◆ Article ◆
* Begin *
Summary (synopsis)

In this report, we import and clean the storm data. First, we analyze impact of different type of events to population health. We show that tornago is the most harmful for the health, as it killed or injured more people than any other event type we considered. Then, we adress the question of which type of events have the greatest economic consequences. We show that flood affects the economy more than any other events.

Data processing

First we import the data using the following code.

storm <- read.csv("repdata_data_StormData.csv.bz2")

Now we get year from the begin date of the events.

storm$YEAR <- format(as.Date(storm$BGN_DATE, "%m/%d/%Y %H:%M:%S"), format="%Y")

Now we clean property and crop damage variables.

storm[storm$PROPDMGEXP=="B",]$PROPDMG = storm[storm$PROPDMGEXP=="B",]$PROPDMG * 10^9
storm[storm$PROPDMGEXP=="m" | storm$PROPDMGEXP=="M",]$PROPDMG = storm[storm$PROPDMGEXP=="m" | storm$PROPDMGEXP=="M",]$PROPDMG * 10^6
storm[storm$PROPDMGEXP=="k" | storm$PROPDMGEXP=="K",]$PROPDMG = storm[storm$PROPDMGEXP=="k" | storm$PROPDMGEXP=="K",]$PROPDMG * 10^3
storm[storm$PROPDMGEXP=="h" | storm$PROPDMGEXP=="H",]$PROPDMG = storm[storm$PROPDMGEXP=="h" | storm$PROPDMGEXP=="H",]$PROPDMG * 100
for(i in 1:9){
      storm[storm$PROPDMGEXP == toString(i),]$PROPDMG = storm[storm$PROPDMGEXP == toString(i),]$PROPDMG * 10^i 
}
storm[storm$CROPDMGEXP=="B",]$CROPDMG = storm[storm$CROPDMGEXP=="B",]$CROPDMG * 10^9
storm[storm$CROPDMGEXP=="m" | storm$CROPDMGEXP=="M",]$CROPDMG = storm[storm$CROPDMGEXP=="m" | storm$CROPDMGEXP=="M",]$CROPDMG * 10^6
storm[storm$CROPDMGEXP=="k" | storm$CROPDMGEXP=="K",]$CROPDMG = storm[storm$CROPDMGEXP=="k" | storm$CROPDMGEXP=="K",]$CROPDMG * 10^3
storm[storm$CROPDMGEXP == "2",]$CROPDMG = storm[storm$CROPDMGEXP == "2",]$CROPDMG * 10^2

As the data is large and contains lots of variables that are not interesting for us, we keep variables that are interesting for us.
* End *
Data items
* Begin *
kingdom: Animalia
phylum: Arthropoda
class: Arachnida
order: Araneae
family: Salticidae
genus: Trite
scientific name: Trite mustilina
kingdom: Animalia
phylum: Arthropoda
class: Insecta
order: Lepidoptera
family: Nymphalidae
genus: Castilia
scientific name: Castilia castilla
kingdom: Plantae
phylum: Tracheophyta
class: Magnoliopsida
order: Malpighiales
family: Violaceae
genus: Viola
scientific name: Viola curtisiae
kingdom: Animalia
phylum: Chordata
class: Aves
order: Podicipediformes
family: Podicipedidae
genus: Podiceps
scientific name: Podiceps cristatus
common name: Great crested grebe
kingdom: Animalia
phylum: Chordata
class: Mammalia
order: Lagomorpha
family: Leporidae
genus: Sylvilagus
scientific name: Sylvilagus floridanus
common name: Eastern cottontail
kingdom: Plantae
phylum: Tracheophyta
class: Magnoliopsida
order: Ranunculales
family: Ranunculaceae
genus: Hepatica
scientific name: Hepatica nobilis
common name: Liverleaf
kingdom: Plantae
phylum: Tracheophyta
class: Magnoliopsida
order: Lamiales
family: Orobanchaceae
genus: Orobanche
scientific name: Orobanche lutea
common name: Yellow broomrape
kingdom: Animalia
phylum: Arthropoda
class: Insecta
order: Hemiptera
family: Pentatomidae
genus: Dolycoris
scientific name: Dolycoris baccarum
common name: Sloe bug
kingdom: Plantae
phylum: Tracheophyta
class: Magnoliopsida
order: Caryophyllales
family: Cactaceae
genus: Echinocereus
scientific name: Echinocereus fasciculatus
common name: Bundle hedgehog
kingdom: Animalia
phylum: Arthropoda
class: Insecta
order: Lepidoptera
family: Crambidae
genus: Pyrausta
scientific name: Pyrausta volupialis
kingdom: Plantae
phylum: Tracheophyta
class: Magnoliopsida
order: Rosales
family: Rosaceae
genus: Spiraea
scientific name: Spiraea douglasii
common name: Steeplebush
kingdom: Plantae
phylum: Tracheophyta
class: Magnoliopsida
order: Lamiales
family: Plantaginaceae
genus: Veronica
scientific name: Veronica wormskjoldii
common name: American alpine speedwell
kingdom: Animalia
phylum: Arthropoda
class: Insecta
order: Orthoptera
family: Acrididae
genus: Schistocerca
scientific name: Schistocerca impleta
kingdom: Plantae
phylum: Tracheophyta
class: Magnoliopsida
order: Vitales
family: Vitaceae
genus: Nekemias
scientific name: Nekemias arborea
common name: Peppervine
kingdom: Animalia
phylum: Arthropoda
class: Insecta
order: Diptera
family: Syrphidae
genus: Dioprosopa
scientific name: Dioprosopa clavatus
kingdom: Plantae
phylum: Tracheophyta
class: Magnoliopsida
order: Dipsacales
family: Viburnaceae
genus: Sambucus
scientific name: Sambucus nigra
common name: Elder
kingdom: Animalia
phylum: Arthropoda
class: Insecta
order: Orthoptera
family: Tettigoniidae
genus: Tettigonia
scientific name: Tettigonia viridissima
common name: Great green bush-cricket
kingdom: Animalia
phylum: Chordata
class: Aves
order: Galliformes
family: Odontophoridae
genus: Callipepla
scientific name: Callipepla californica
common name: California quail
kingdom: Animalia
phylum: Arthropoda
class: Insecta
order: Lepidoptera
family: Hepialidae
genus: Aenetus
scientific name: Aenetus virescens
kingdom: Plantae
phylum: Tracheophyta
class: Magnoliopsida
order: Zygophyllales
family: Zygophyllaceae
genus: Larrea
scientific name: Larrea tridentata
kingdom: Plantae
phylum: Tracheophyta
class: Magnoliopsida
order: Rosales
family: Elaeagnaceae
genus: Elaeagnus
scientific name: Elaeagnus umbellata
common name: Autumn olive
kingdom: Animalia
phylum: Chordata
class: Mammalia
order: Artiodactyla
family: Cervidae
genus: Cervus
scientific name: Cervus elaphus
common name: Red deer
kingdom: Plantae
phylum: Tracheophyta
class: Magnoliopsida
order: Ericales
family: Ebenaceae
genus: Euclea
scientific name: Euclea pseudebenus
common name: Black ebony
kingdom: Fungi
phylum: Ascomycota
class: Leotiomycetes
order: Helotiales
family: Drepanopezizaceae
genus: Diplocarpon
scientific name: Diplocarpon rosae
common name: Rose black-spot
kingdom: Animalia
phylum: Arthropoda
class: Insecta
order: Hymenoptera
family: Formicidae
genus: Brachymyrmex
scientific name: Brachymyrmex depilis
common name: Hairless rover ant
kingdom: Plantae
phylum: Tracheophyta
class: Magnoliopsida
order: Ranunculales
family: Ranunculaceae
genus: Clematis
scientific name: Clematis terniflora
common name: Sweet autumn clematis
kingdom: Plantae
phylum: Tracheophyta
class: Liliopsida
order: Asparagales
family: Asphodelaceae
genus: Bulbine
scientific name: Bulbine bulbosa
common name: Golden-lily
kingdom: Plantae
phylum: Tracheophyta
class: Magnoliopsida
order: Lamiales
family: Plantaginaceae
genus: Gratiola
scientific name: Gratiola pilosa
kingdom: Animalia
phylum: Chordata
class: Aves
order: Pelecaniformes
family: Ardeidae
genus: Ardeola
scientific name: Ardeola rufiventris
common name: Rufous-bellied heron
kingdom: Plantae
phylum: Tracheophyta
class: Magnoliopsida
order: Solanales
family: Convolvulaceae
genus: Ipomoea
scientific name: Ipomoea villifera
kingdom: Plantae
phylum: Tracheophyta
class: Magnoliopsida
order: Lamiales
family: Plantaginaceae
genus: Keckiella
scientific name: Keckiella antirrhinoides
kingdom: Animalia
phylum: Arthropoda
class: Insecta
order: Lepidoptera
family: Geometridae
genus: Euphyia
* End *
◆ To-do list ◆
1. Decide whether each statement agrees with the storm data report, answering yes or no and quoting the words of the report that settle it: (a) The report finds that flood has the greatest economic consequences. (b) The year is taken from the end date of the events. (c) All variables in the data are kept.
2. Quote the lines of the listing, starting at the line that contains "scientific name: Gratiola pilosa" and stopping after the last line of the listing, with both ends included.
The storm data report and the listing have no connection to each other.

◆ Responses ◆
1.
(a) Yes: "We show that flood affects the economy more than any other events."
(b) No: "Now we get year from the begin date of the events."
(c) No: "we keep variables that are interesting for us."

2.
scientific name: Gratiola pilosa
kingdom: Animalia
phylum: Chordata
class: Aves
order: Pelecaniformes
family: Ardeidae
genus: Ardeola
scientific name: Ardeola rufiventris
common name: Rufous-bellied heron
kingdom: Plantae
phylum: Tracheophyta
class: Magnoliopsida
order: Solanales
family: Convolvulaceae
genus: Ipomoea
scientific name: Ipomoea villifera
kingdom: Plantae
phylum: Tracheophyta
class: Magnoliopsida
order: Lamiales
family: Plantaginaceae
genus: Keckiella
scientific name: Keckiella antirrhinoides
kingdom: Animalia
phylum: Arthropoda
class: Insecta
order: Lepidoptera
family: Geometridae
genus: Euphyia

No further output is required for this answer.